Sunday, November 28, 2010

Noodler's Nib Creaper - Mini Review

This is my first attempt at a review on this blog. My photography skills are questionable, my writing skills are feeble, but I have a passion for handwriting and fountain pens, so here goes!

I decided to try out a couple of pens to consider as a possibility for Christmas gifts. Brian at the Goulet Pen Company was gracious enough to etalk me through some considerations for inexpensive pens. He reviews several of them on his blog . Much buzz has been astir about the $14.00 Noodler's Nib Creaper fountain pen, a piston filled inexpensive pen. I thought I would check it out.

My first impression about this Noodler's Ink pen was it was fun to see the internal mechanism. My second thought was a question as to what ink I would "deflower this virgin" with. I set my eyes upon Noodler's Navy. Filling the pen is dead simple. You remove the blind cap on the barrel of the pen, run the piston down to the end of the barrel, place the nib and part of the feed section into the ink and cycle the piston twice. That's it. Pull the pen out, wipe off the nib and feed, replace the blind cap and get down to writing.

The Nib Creaper holds an impressive amount of ink. It appears to be at least twice as much as is held by a Lamy, Waterman or Cross converter and about twice as much as a Reform 1745 German school pen with a similar filling mechanism. I expect it also holds about twice as much as vintage Sheaffer lever fill pen. This could be a problem if you tire of a color quickly and would rather not write it completely out, but it should be very simple to dump the ink back in the jar and flush and fill again with your next choice.

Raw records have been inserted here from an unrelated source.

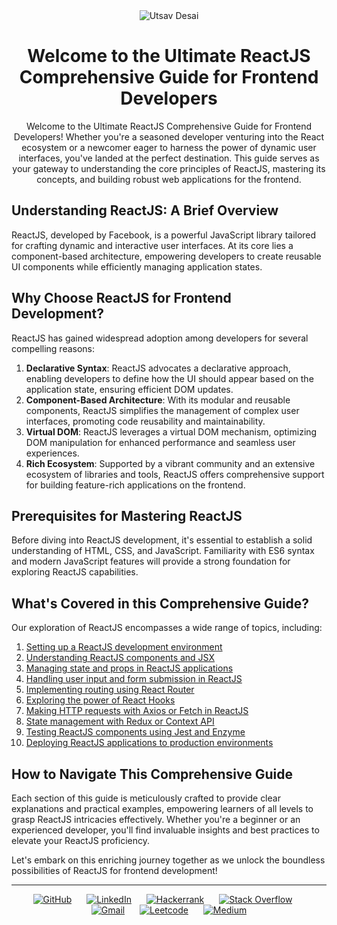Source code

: <div align="center">
  <img src="https://github.com/UtsavSoftrefineTech/demo/assets/135974253/c078b2a6-563b-4e62-af17-3fb13fce74a1" alt="Utsav Desai">
  <h1>Welcome to the Ultimate ReactJS Comprehensive Guide for Frontend Developers</h1>
  <p>Welcome to the Ultimate ReactJS Comprehensive Guide for Frontend Developers! Whether you're a seasoned developer venturing into the React ecosystem or a newcomer eager to harness the power of dynamic user interfaces, you've landed at the perfect destination. This guide serves as your gateway to understanding the core principles of ReactJS, mastering its concepts, and building robust web applications for the frontend.</p>
</div>

## Understanding ReactJS: A Brief Overview

ReactJS, developed by Facebook, is a powerful JavaScript library tailored for crafting dynamic and interactive user interfaces. At its core lies a component-based architecture, empowering developers to create reusable UI components while efficiently managing application states.

## Why Choose ReactJS for Frontend Development?

ReactJS has gained widespread adoption among developers for several compelling reasons:

1. <strong>Declarative Syntax</strong>: ReactJS advocates a declarative approach, enabling developers to define how the UI should appear based on the application state, ensuring efficient DOM updates.
2. <strong>Component-Based Architecture</strong>: With its modular and reusable components, ReactJS simplifies the management of complex user interfaces, promoting code reusability and maintainability.
3. <strong>Virtual DOM</strong>: ReactJS leverages a virtual DOM mechanism, optimizing DOM manipulation for enhanced performance and seamless user experiences.
4. <strong>Rich Ecosystem</strong>: Supported by a vibrant community and an extensive ecosystem of libraries and tools, ReactJS offers comprehensive support for building feature-rich applications on the frontend.

## Prerequisites for Mastering ReactJS

Before diving into ReactJS development, it's essential to establish a solid understanding of HTML, CSS, and JavaScript. Familiarity with ES6 syntax and modern JavaScript features will provide a strong foundation for exploring ReactJS capabilities.

## What's Covered in this Comprehensive Guide?

Our exploration of ReactJS encompasses a wide range of topics, including:

1. [Setting up a ReactJS development environment](setup.md)
2. [Understanding ReactJS components and JSX](introduction.md)
3. [Managing state and props in ReactJS applications](basic.md)
4. [Handling user input and form submission in ReactJS](handleform.md)
5. [Implementing routing using React Router](routing.md)
6. [Exploring the power of React Hooks](hooks.md)
7. [Making HTTP requests with Axios or Fetch in ReactJS](handleapi.md)
8. [State management with Redux or Context API](state-management.md)
9. [Testing ReactJS components using Jest and Enzyme](testing.md)
10. [Deploying ReactJS applications to production environments](deployment.md)

## How to Navigate This Comprehensive Guide

Each section of this guide is meticulously crafted to provide clear explanations and practical examples, empowering learners of all levels to grasp ReactJS intricacies effectively. Whether you're a beginner or an experienced developer, you'll find invaluable insights and best practices to elevate your ReactJS proficiency.

Let's embark on this enriching journey together as we unlock the boundless possibilities of ReactJS for frontend development!

----

<div align="center">
  <a href="https://github.com/UtsavSoftrefineTech" style="margin-right: 20px;"><img src="http://img.shields.io/badge/-Github-black?style=flat-square&logo=github" alt="GitHub"></a>
  <a href="https://www.linkedin.com/in/utsavdesai26/" style="margin-right: 20px;"><img src="https://img.shields.io/badge/-LinkedIn-blue?style=flat-square&logo=Linkedin&logoColor=white" alt="LinkedIn"></a>
  <a href="https://www.hackerrank.com/profile/UtsavDesai26" style="margin-right: 20px;"><img src="https://img.shields.io/badge/-Hackerrank-2EC866?style=flat-square&logo=HackerRank&logoColor=white" alt="Hackerrank"></a>
  <a href="https://stackoverflow.com/users/22878781/utsav-desai" style="margin-right: 20px;"><img src="https://img.shields.io/badge/-Stack%20overflow-FE7A16?style=flat-square&logo=stack-overflow&logoColor=white" alt="Stack Overflow"></a>
  <a href="mailto:desaiutsav26@gmail.com" style="margin-right: 20px;"><img src="https://img.shields.io/badge/-Gmail-d14836?style=flat-square&logo=Gmail&logoColor=white" alt="Gmail"></a>
  <a href="https://leetcode.com/desaiutsav26/" style="margin-right: 20px;"><img src="https://img.shields.io/badge/-Leetcode-FFA116?style=flat-square&logo=leetcode&logoColor=white" alt="Leetcode"></a>
  <a href="https://medium.com/@utsavdesai26"><img src="https://img.shields.io/badge/-Medium-black?style=flat-square&logo=medium" alt="Medium"></a>
</div>
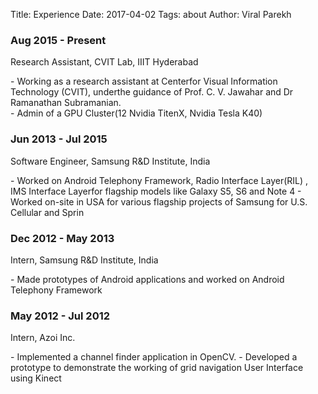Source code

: Title: Experience
Date: 2017-04-02
Tags: about
Author: Viral Parekh


<div class="timeline">
  <div class="entry">
    <div class="title">
      <h3>Aug 2015 - Present</h3>
      <p>Research Assistant, CVIT Lab, IIIT Hyderabad</p>
    </div>
    <div class="body">
       - Working as a research assistant at Centerfor Visual Information Technology (CVIT), underthe guidance of Prof. C. V. Jawahar and Dr Ramanathan Subramanian. </br>
       - Admin of a GPU Cluster(12 Nvidia TitenX, Nvidia Tesla K40)
    </div>
  </div>
  
  <div class="entry">
    <div class="title">
      <h3>Jun 2013 - Jul 2015</h3>
      <p>Software Engineer, Samsung R&amp;D Institute, India</p>
    </div>
    <div class="body">
      - Worked on Android Telephony Framework, Radio Interface Layer(RIL) , IMS Interface Layerfor flagship models like Galaxy S5, S6 and Note 4 
      - Worked on-site in USA for various flagship projects of Samsung for U.S. Cellular
and Sprin
    </div>
  </div>
  
  <div class="entry">
    <div class="title">
      <h3>Dec 2012 - May 2013</h3>
      <p>Intern, Samsung R&amp;D Institute, India</p>
    </div>
    <div class="body">
      - Made prototypes of Android applications and worked on Android Telephony Framework
    </div>
  </div>
  
  <div class="entry">
    <div class="title">
      <h3>May 2012 - Jul 2012</h3>
      <p>Intern, Azoi Inc.</p>
    </div>
    <div class="body">
  	- Implemented a channel finder application in OpenCV.
    - Developed a prototype to demonstrate the working of grid navigation User Interface using Kinect
    </div>
  </div>
  
  
  </div>

</body>
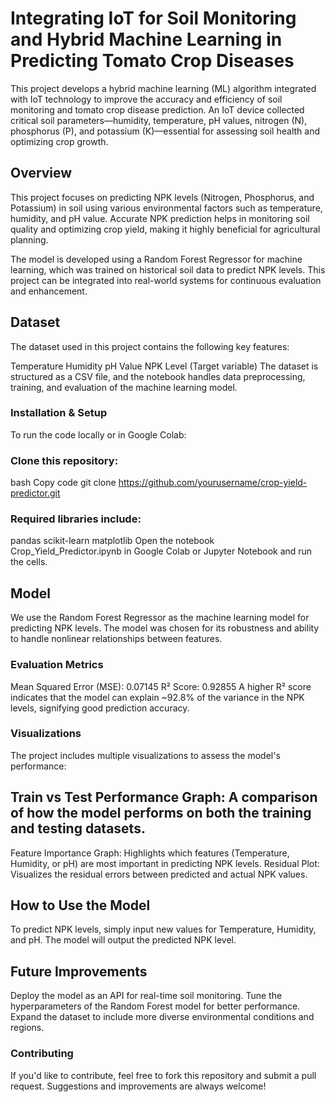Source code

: # Integrating IoT for Soil Monitoring and Hybrid Machine Learning in Predicting Tomato Crop Diseases
This project develops a hybrid machine learning (ML) algorithm integrated with IoT 
technology to improve the accuracy and efficiency of soil monitoring and tomato crop disease 
prediction. An IoT device collected critical 
soil parameters—humidity, temperature, pH values, nitrogen (N), phosphorus (P), and potassium 
(K)—essential for assessing soil health and optimizing crop growth. 

## Overview
This project focuses on predicting NPK levels (Nitrogen, Phosphorus, and Potassium) in soil using various environmental factors such as temperature, humidity, and pH value. Accurate NPK prediction helps in monitoring soil quality and optimizing crop yield, making it highly beneficial for agricultural planning.

The model is developed using a Random Forest Regressor for machine learning, which was trained on historical soil data to predict NPK levels. This project can be integrated into real-world systems for continuous evaluation and enhancement.

## Dataset
The dataset used in this project contains the following key features:

Temperature
Humidity
pH Value
NPK Level (Target variable)
The dataset is structured as a CSV file, and the notebook handles data preprocessing, training, and evaluation of the machine learning model.

### Installation & Setup
To run the code locally or in Google Colab:

### Clone this repository:

bash
Copy code
git clone https://github.com/yourusername/crop-yield-predictor.git

### Required libraries include:

pandas
scikit-learn
matplotlib
Open the notebook Crop_Yield_Predictor.ipynb in Google Colab or Jupyter Notebook and run the cells.

## Model
We use the Random Forest Regressor as the machine learning model for predicting NPK levels. The model was chosen for its robustness and ability to handle nonlinear relationships between features.

### Evaluation Metrics
Mean Squared Error (MSE): 0.07145
R² Score: 0.92855
A higher R² score indicates that the model can explain ~92.8% of the variance in the NPK levels, signifying good prediction accuracy.

### Visualizations
The project includes multiple visualizations to assess the model's performance:

## Train vs Test Performance Graph: A comparison of how the model performs on both the training and testing datasets.
Feature Importance Graph: Highlights which features (Temperature, Humidity, or pH) are most important in predicting NPK levels.
Residual Plot: Visualizes the residual errors between predicted and actual NPK values.

## How to Use the Model
To predict NPK levels, simply input new values for Temperature, Humidity, and pH. The model will output the predicted NPK level.

## Future Improvements
Deploy the model as an API for real-time soil monitoring.
Tune the hyperparameters of the Random Forest model for better performance.
Expand the dataset to include more diverse environmental conditions and regions.

### Contributing
If you'd like to contribute, feel free to fork this repository and submit a pull request. Suggestions and improvements are always welcome!
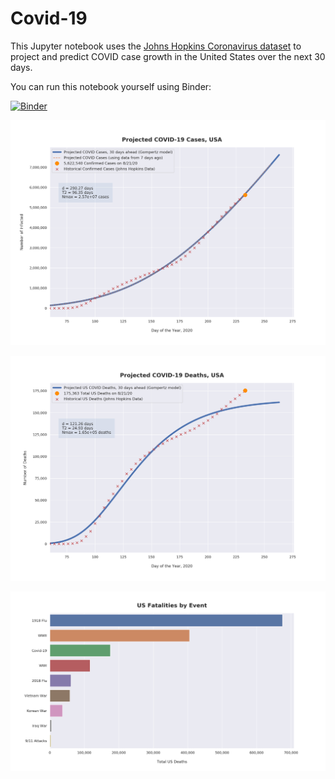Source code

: # Covid-19

This Jupyter notebook uses the [Johns Hopkins Coronavirus dataset](https://github.com/CSSEGISandData/COVID-19/blob/master/README.md) to project and predict COVID case growth in the United States over the next 30 days.

You can run this notebook yourself using Binder:

[![Binder](https://mybinder.org/badge_logo.svg)](https://mybinder.org/v2/gh/bws428/covid-19/master?filepath=covid-projections.nbconvert.ipynb)

![Projected Cases plot](https://raw.githubusercontent.com/bws428/covid-19/master/charts/covid-8.21.20.png)

![Projected Deaths plot](https://raw.githubusercontent.com/bws428/covid-19/master/charts/covid-deaths-8.21.20.png)

![Casualties plot](https://raw.githubusercontent.com/bws428/covid-19/master/charts/casualties.png)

The nib is a steel nib in a F or perhaps M size. The nib says Noodler's Ink. In writing, it is smooth and leaves a consistent line. I have not written with it enough to determine if it will have any type of shading or line variation. But for my use, smooth and ease of use is important.

If I compare this pen to any type of rollerball, ultimately it will be much more economical. The pen cost $14 and a 3 ounce bottle of Noodler's ink costs $12.50. So I have $26.50 invested. I expect I will be able to fill this pen 40 times at a minimum per bottle of ink so my cost per fill is around $1.16. I think each bottle will last much longer than that, getting my cost per fill down to about a quarter. Tell me you can find any rollerball pen that costs that little and will provide as much ease of writing.


  1. I just filled my Nib Creaper yesterday. Love it so far, and find a bit of spring to the nib - almost a touch of flexibility. It shades nicely.

    I am a little worried about cleaning this puppy, as there is already ink behind the piston, but I guess I'll cross that bridge when I come to it!

    Nice review.

  2. Thank you MM. I see that my Nib Creaper has a bit of ink on the back side of the piston. However, as much ink as this thing holds, it will be a few days before it is empty.

  3. Thanks for the shoutout and the links! Nice blog post, you're doing well ;)

    You can actually completely disassemble the Nib Creaper, Nathan has a video on it. Just go to YouTube and look up his channel, InkNeedLastForever.